# Task
Work out how many lines of the listing hold the string "coordinate". Answer with that number alone.

# Data to process
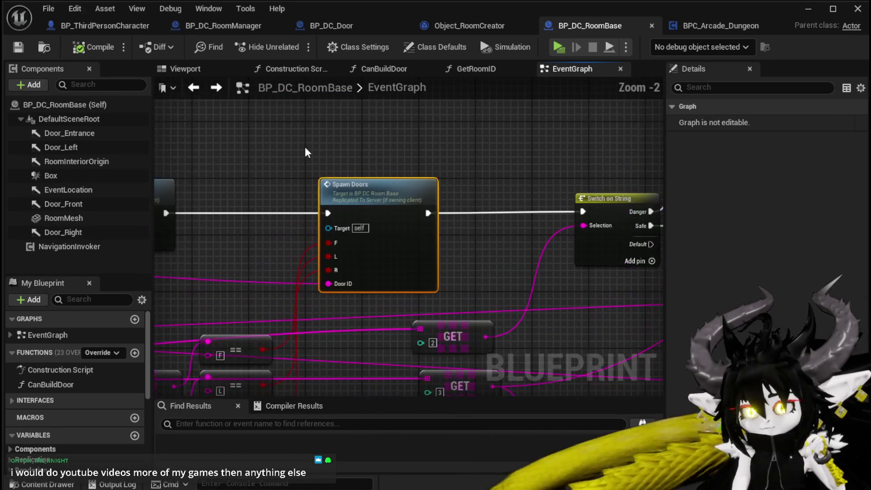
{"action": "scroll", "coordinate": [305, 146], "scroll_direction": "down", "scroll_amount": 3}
...
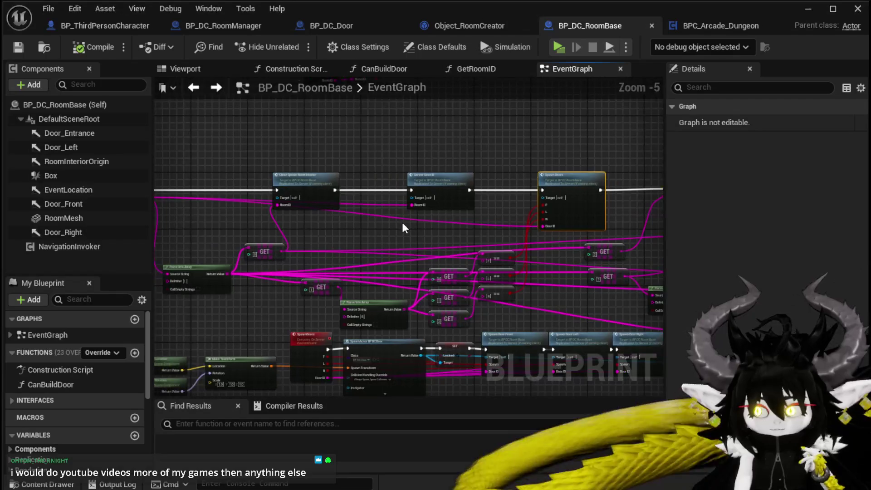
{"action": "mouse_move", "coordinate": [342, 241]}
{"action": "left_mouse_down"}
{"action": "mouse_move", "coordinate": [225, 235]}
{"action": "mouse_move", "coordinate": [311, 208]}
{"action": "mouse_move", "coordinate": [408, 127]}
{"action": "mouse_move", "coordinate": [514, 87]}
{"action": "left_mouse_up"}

# Problem solution
6